Answer
$$1$$
Work Step by Step
$$\eqalign{
& \mathop {\lim }\limits_{t \to {0^ + }} \left( {\frac{{{e^t}}}{t} - \frac{1}{t}} \right) \cr
& {\text{Combine fractions}} \cr
& = \mathop {\lim }\limits_{t \to {0^ + }} \left( {\frac{{{e^t} - 1}}{t}} \right) \cr
& {\text{evaluating the limit}} \cr
& = \frac{{{e^0} - 1}}{0} = \frac{0}{0} \cr
& {\text{The limit is }}\frac{0}{0}{\text{, so}}{\text{, we can apply l'Hopital's Rule}} \cr
& = \mathop {\lim }\limits_{t \to {0^ + }} \frac{{d/dt\left( {{e^t} - 1} \right)}}{{d/dt\left( t \right)}} \cr
& = \mathop {\lim }\limits_{t \to {0^ + }} \frac{{{e^t}}}{1} = \frac{{{e^0}}}{1} = 1 \cr
& {\text{Then}}{\text{,}} \cr
& \mathop {\lim }\limits_{t \to {0^ + }} \left( {\frac{{{e^t}}}{t} - \frac{1}{t}} \right) = 1 \cr} $$

(Extracted data entries)

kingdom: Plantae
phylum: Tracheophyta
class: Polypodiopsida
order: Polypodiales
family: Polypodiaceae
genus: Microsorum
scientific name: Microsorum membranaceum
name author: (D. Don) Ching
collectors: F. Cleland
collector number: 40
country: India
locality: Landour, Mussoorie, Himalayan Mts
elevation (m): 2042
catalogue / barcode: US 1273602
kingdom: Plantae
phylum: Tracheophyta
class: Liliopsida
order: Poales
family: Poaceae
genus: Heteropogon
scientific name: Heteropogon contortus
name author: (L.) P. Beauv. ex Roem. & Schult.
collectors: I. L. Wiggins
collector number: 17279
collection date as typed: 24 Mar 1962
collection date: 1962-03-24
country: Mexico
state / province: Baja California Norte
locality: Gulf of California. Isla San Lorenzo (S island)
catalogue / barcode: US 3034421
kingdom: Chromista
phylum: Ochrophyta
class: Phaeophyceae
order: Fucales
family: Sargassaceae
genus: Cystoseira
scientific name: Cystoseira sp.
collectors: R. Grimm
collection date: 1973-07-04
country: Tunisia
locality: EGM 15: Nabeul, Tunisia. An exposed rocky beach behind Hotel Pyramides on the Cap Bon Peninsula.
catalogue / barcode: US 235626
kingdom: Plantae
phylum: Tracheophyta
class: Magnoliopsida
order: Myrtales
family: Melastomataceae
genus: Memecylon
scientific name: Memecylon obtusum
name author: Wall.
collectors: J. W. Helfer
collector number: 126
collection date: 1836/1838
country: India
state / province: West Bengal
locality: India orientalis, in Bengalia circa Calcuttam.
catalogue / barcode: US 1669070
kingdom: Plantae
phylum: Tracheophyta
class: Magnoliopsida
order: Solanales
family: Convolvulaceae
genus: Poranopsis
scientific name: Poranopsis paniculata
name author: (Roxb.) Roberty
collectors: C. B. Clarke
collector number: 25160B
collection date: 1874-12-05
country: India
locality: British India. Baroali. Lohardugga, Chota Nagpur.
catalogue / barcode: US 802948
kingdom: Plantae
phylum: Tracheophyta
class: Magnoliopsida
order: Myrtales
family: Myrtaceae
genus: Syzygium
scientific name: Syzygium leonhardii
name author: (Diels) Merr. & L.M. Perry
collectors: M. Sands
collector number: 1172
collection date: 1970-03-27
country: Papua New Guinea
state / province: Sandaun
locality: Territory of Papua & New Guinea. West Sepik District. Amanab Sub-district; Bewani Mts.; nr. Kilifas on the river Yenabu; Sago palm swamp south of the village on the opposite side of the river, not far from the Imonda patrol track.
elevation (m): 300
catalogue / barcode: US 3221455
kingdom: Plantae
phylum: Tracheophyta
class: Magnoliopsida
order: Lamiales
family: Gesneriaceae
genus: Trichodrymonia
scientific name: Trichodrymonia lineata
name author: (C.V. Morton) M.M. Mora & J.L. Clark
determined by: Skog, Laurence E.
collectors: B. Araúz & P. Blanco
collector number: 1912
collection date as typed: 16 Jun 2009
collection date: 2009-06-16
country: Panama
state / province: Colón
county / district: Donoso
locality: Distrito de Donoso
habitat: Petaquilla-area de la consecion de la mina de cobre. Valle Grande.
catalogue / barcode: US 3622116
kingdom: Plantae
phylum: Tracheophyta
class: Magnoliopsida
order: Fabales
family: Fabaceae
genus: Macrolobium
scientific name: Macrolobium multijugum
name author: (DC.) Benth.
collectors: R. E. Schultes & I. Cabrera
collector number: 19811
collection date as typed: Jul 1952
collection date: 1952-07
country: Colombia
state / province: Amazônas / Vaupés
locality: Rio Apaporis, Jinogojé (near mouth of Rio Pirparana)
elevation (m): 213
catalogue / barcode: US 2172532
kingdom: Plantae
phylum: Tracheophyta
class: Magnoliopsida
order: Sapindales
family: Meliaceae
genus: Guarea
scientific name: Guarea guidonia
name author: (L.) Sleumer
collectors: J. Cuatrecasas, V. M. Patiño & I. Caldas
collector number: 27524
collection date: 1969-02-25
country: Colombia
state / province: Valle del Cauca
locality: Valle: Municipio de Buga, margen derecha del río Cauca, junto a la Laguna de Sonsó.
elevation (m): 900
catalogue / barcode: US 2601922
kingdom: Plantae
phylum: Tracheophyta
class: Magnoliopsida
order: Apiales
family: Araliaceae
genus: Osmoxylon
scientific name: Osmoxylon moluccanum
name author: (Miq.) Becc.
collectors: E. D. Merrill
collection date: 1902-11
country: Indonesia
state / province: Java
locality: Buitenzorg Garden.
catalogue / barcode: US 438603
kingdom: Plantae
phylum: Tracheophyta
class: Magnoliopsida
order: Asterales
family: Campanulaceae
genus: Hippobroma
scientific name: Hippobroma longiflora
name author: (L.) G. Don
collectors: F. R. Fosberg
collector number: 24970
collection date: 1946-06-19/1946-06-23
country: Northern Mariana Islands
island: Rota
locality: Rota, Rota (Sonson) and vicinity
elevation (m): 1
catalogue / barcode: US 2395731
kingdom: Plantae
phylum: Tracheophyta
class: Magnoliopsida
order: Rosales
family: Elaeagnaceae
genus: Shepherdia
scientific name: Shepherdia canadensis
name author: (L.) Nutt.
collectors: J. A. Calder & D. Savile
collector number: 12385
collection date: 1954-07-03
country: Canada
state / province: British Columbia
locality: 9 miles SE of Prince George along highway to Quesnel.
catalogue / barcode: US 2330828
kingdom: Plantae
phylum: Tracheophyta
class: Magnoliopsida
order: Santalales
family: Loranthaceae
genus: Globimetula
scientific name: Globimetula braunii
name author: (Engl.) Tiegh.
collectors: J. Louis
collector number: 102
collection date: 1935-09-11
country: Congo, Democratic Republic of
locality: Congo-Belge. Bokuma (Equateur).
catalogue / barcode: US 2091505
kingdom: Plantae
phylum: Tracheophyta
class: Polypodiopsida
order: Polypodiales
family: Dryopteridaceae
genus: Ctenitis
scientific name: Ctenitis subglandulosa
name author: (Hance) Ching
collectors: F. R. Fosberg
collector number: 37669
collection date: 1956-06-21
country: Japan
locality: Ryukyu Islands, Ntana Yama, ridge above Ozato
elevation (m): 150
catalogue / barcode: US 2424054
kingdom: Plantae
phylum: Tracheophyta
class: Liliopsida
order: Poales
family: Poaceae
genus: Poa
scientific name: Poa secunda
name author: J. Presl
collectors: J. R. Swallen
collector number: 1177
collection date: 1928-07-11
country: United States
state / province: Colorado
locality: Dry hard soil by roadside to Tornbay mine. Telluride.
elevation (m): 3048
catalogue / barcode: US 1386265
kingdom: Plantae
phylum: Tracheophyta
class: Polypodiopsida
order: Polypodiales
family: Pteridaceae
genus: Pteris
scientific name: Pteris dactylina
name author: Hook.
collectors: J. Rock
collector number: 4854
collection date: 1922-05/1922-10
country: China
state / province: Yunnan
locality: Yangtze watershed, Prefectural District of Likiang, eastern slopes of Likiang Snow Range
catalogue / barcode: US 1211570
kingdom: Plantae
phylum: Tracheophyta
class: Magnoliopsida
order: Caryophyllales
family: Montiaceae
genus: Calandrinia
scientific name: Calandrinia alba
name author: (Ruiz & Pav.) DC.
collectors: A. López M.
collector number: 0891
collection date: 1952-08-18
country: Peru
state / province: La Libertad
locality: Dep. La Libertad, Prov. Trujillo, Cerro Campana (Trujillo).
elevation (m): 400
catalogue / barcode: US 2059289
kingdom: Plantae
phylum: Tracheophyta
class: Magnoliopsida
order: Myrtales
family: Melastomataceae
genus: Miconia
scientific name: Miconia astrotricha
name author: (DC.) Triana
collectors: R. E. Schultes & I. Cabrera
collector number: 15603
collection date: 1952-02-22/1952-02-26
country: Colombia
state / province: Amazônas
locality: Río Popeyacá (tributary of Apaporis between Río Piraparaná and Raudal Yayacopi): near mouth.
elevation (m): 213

Exercise —
Answer these questions about the limit solution:
(a) What is the first step taken in the solution?
(b) What result does evaluating the limit directly give?
(c) What value does the solution reach in the end?

Solution to this task —
(a) Combining the fractions.
(b) 0/0, so l'Hopital's Rule is applied.
(c) 1